Повисло долгое молчание.
– Я спросила его в лоб, и он сказал, что у них это было всего один раз, – продолжает Корнелия. – Когда хозяин надолго уехал в восточные страны. После этого я с ним месяц не разговаривала. Хозяйку я, конечно, обслуживала, но говорить с ней у меня тоже не было никакого желания. – Она затыкает себе рот, чтобы не разрыдаться. И уже шепотом: – Простите.
– Кажется, Отто говорил, что он не любит плавать в море, – вспоминает Нелла. Служанка насмешливо скривилась. – Как же это произошло?
Бледная от тоски Корнелия начинает говорить своим настоящим голосом, почти гипнотическим, как человек, знающий о чем-то не понаслышке, – это уже не пересказ событий, случившихся в далеком прошлом, и сила этого события захватывает их обеих, даже о Тее забыли на время.
– Ему было шестнадцать. Она подошла к нему сзади на кухне и положила руку на плечо, он обернулся, и она его поцеловала… ну вот. А он даже не знал, что это такое. И они начали целоваться… и уже не могли остановиться. А затем она повела его в погреб… и там… и там все произошло.
Корнелия умолкает. Слышно только, как потрескивает огонь в печи.
– А после она сделала вид, что ничего не было. Опять вся такая святая и недоступная, упокой Господи ее грешную душу. А через полгода все повторилось. Она же могла ему приказывать как хозяйка. У нее была власть над ним. А я его предупреждала. Я говорила: «Отто, держись от нее подальше». Но он меня не послушался. И мало-помалу он стал забирать власть. Ему нравилось, что его хотят. Я ему говорила: «Неужели ты не чувствуешь своей вины?» А он: «Какой еще вины?» – «Ну как же. Наш господин воспитал тебя как сына, а ты вон что вытворяешь». На какое-то время это прекращалось, и все шло своим чередом, а потом… на нее словно что-то находило. Стоят бок о бок в гостиной, вроде как географические карты разглядывают, но я-то слышу, как они шушукаются. И вдруг такая тишина – хоть на руку наматывай.
Она молчит.
– Когда вы сказали мне про ребенка, я попробовала себя убедить, что его отец господин Меерманс. Очень уж не хотелось, чтобы им оказался Отто, потому что… он занимался этим за спиной хозяина, и я знала, что добром это не кончится.
– Он ее любил?
Корнелия вздыхает.
– Честно скажу: не знаю. По-моему, они обменивались любовью. Иногда это шло от нее, иногда от него. Но я всегда ему говорила: «Держись от нее подальше. Это же твоя госпожа». Но когда вы появились у нас в доме, они уже часто встречались.

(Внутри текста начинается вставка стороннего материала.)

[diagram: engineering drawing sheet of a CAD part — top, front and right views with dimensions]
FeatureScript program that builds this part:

– А Йохан ни о чем не догадывался? – Нелла вдруг вспомнила слова Джека, брошенные в лицо Отто, перед тем как тот нанес ему удар рыбным ножом: «Ты что-то натворил, и он намерен это выяснить».
Корнелия пожимает плечами.
– Может, и догадывался. Но он любит сестру. По-настоящему.

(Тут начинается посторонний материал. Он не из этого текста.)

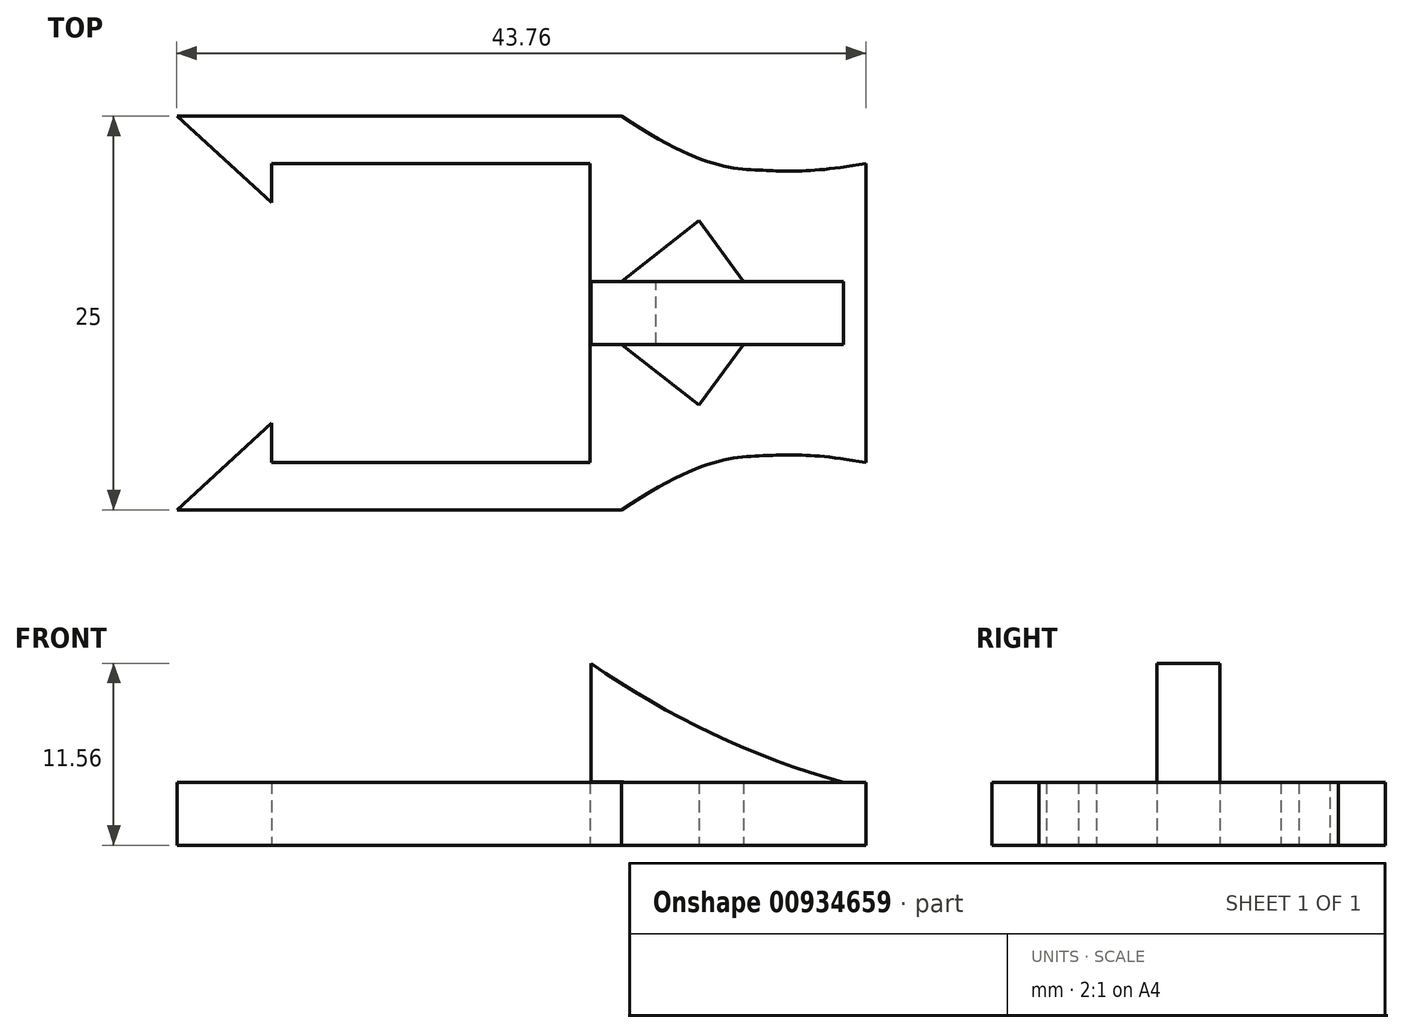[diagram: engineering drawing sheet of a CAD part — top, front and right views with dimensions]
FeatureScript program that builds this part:
annotation { "Feature Type Name" : "Feature", "Feature Type Description" : "" }
export const myFeature = defineFeature(function(context is Context, id is Id, definition is map)
    precondition{}
    {
        {
            var Q0;
            Q0=qCreatedBy(makeId("Top.planeOp"),FACE);
            var sketch = newSketch(context, id + "F0", { "sketchPlane" : qUnion([Q0])});
            skLineSegment(sketch, "E0.bottom", {"start": v(10.12, -9.5) * mm, "end": v(-10.13, -9.5) * mm});
            skLineSegment(sketch, "E0.top", {"start": v(10.13, 9.5) * mm, "end": v(-10.12, 9.5) * mm});
            skLineSegment(sketch, "E0.left", {"start": v(10.12, -9.5) * mm, "end": v(10.13, 9.5) * mm});
            skLineSegment(sketch, "E0.right", {"start": v(-10.12, -9.5) * mm, "end": v(-10.12, -7) * mm});
            skPoint(sketch, "E0.middle", {"position": v(0, 0) * mm});
            skLineSegment(sketch, "E1.bottom", {"start": v(12.12, -12.5) * mm, "end": v(-12.12, -12.5) * mm});
            skLineSegment(sketch, "E1.top", {"start": v(12.12, 12.5) * mm, "end": v(-12.12, 12.5) * mm});
            skLineSegment(sketch, "E1.left", {"start": v(12.12, -12.5) * mm, "end": v(12.12, 12.5) * mm});
            skLineSegment(sketch, "E2", {"start": v(-12.12, 12.5) * mm, "end": v(-16.12, 12.5) * mm});
            skLineSegment(sketch, "E3", {"start": v(-16.12, 12.5) * mm, "end": v(-10.12, 7) * mm});
            skLineSegment(sketch, "E4", {"start": v(-10.12, 7) * mm, "end": v(-10.12, 9.5) * mm});
            skLineSegment(sketch, "E5.MirrorCS", {"start": v(-16.12, -12.5) * mm, "end": v(-10.13, -7) * mm});
            skLineSegment(sketch, "E6.MirrorCS", {"start": v(-10.12, -7) * mm, "end": v(-10.12, -11) * mm});
            skLineSegment(sketch, "E7", {"start": v(-12.12, -12.5) * mm, "end": v(-16.12, -12.5) * mm});
            skLineSegment(sketch, "E8.left", {"start": v(27.62, 9.5) * mm, "end": v(27.62, -9.5) * mm});
            skFitSpline(sketch, "E9", {"points": [v(12.12, 12.5) * mm, v(21.1, 9.06) * mm, v(27.62, 9.5) * mm], "startDerivative": vector(27.3, -18.19) * mm, "endDerivative": vector(22.46, 3.99) * mm});
            skFitSpline(sketch, "E10.MirrorCS", {"points": [v(12.12, -12.5) * mm, v(21.1, -9.06) * mm, v(27.63, -9.5) * mm], "startDerivative": vector(27.3, 18.19) * mm, "endDerivative": vector(22.46, -3.99) * mm});
            skLineSegment(sketch, "E11", {"start": v(27.62, 0) * mm, "end": v(12.12, 0) * mm});
            skLineSegment(sketch, "E12.0", {"start": v(27.62, 2) * mm, "end": v(12.12, 2) * mm});
            skLineSegment(sketch, "E13.0", {"start": v(27.62, -2) * mm, "end": v(12.12, -2) * mm});
            skLineSegment(sketch, "E14", {"start": v(27.62, -9.5) * mm, "end": v(19.88, -2) * mm});
            skLineSegment(sketch, "E15", {"start": v(19.88, -2) * mm, "end": v(12.12, -12.5) * mm});
            skLineSegment(sketch, "E16", {"start": v(27.62, -2) * mm, "end": v(21.1, -9.06) * mm});
            skLineSegment(sketch, "E17", {"start": v(21.1, -9.06) * mm, "end": v(12.12, -2) * mm});
            skLineSegment(sketch, "E18", {"start": v(27.62, 9.5) * mm, "end": v(19.88, 2) * mm});
            skLineSegment(sketch, "E19", {"start": v(19.88, 2) * mm, "end": v(12.12, 12.5) * mm});
            skLineSegment(sketch, "E20", {"start": v(12.13, 2) * mm, "end": v(21.1, 9.06) * mm});
            skLineSegment(sketch, "E21", {"start": v(27.62, 2) * mm, "end": v(21.1, 9.06) * mm});
            skSolve(sketch);
        }
        {
            var Q0;
            Q0=qSketchRegion(id+"F0",true);
            extrude(context, id + "F1", {"entities" : qUnion([Q0]), "endBound" : BoundingType.SYMMETRIC, "depth" : 4 * mm, "offsetDistance" : 25 * mm});
        }
        {
            var Q0;
            Q0=qCreatedBy(makeId("Front.planeOp"),FACE);
            var sketch = newSketch(context, id + "F2", { "sketchPlane" : qUnion([Q0])});
            skLineSegment(sketch, "E22", {"start": v(10.2, 2.06) * mm, "end": v(10.2, 9.56) * mm});
            skArc(sketch, "E23", {"start": v(10.2, 9.56) * mm, "mid": v(18.2, 4.94) * mm, "end": v(26.92, 1.8) * mm});
            skLineSegment(sketch, "E24", {"start": v(10.2, 2.06) * mm, "end": v(26.92, 1.8) * mm});
            skSolve(sketch);
        }
        {
            var Q0;
            Q0=qSketchRegion(id+"F2",true);
            extrude(context, id + "F3", {"entities" : qUnion([Q0]), "operationType" : NewBodyOperationType.ADD, "endBound" : BoundingType.SYMMETRIC, "depth" : 4 * mm, "offsetDistance" : 25 * mm});
        }
    });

У Неллы защипало в глазах.
– Мне нужен был покой в доме, – говорит Корнелия, не замечая Неллиных слез. – Чтобы все оставалось, как когда-то.
Понимая, что с этой мечтой давно пора расстаться, они глядят друг дружке в глаза поверх Теи в коконе из простыни, этого ничего не подозревающего херувима один на один с отважным новым миром.